Dans un communiqué cinglant publié suite à la décision du club Sémassi sanctionnant le journaliste Inoussa Aboubakar (alias Inoussa Goeller), l’Association des journalistes sportifs du Togo (AJST) est montée au créneau. Entre dénonciation d’abus de pouvoir et rappel à l’ordre juridique, l’association fustige une décision qu’elle juge sans fondement et appelle la Fédération togolaise de football (FTF) à réagir.
Le ton, ferme et sans ambiguïté, est à l’indignation. Pour l’AJST, la décision N° 001/PP-SFC/-26 prise par le club Sémassi de Sokodé le 11 février dernier est une dérive inacceptable. En interdisant au confrère l’accès au terrain et toute intervention dans les débats concernant le club, les dirigeants des “Guerriers de Tchaoudjo” ont, selon l’organisation, franchi la ligne rouge.
Une sanction jugée « absurde et infondée »
L’AJST ne mâche pas ses mots. Elle « constate avec dépit » cette mesure et « s’indigne naturellement d’un tel choix qui n’est ni plus ni moins qu’une façon de jeter en pâture un journaliste qui a fait son travail de bonne foi ».

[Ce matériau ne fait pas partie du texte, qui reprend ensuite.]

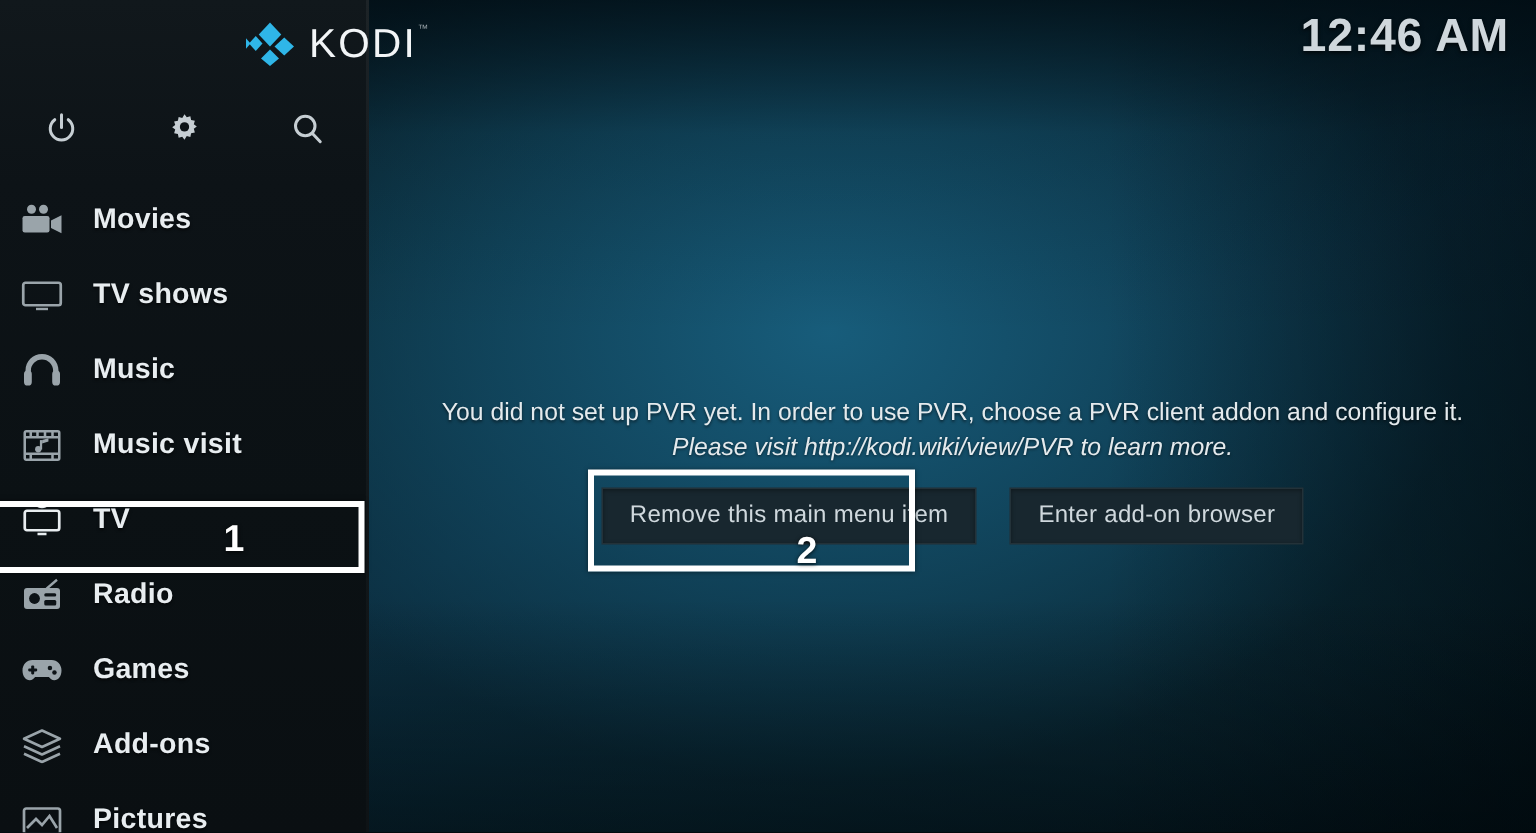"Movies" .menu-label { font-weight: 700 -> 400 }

L’argumentaire de l’association repose sur l’illégitimité juridique du club à sanctionner un acteur extérieur. Le communiqué précise avec force que :
« Le club Semassi n’est nullement juridiquement fondé à prononcer une interdiction contre un journaliste […]. Inoussa Goeller n’étant pas un membre dudit club, une telle sanction le concernant est totalement absurde et infondée. »
Un déni de liberté et une usurpation de pouvoir
Au-delà de la forme, c’est dans le fond la liberté de la presse qui est en jeu. L’AJST accuse Sémassi FC de s’être « permis de piétiner la liberté d’expression qui demeure l’une des libertés fondamentales reconnues par la Constitution de la Vème République au Togo ».
Plus grave encore, l’association souligne que le club a « outrepassé ses compétences » en s’appropriant des prérogatives qui ne sont pas les siennes. Le terrain de Sokodé relevant de la municipalité et les compétitions étant sous l’égide de la fédération, l’AJST rappelle qu’il est « abusif et erroné de se substituer à la Fédération togolaise de football (FTF), seule institution organisatrice […] et seule habilitée à accorder les droits d’accès aux médias ».
L’appel à la FTF et aux instances de régulation
L’AJST regrette que le club n’ait pas suivi les voies légales, telles que la HAAC ou l’OTM, pour exprimer ses griefs. Face à ce qu’elle qualifie d’usurpation, l’association « interpelle la Fédération togolaise de football face à cette situation où un de ses membres usurpe ses prérogatives pour porter atteinte à la liberté de presse ».
En conclusion, cette organisation professionnelle prend l’opinion publique à témoin et lance une mise en garde solennelle : elle « tiendra le club Semassi responsable de tout désagrément physique ou moral que subirait le journaliste Inoussa Goeller ».
Au-delà du cas individuel d’Inoussa Goeller, cette affaire pourrait marquer un tournant dans les relations entre clubs et médias sportifs au Togo.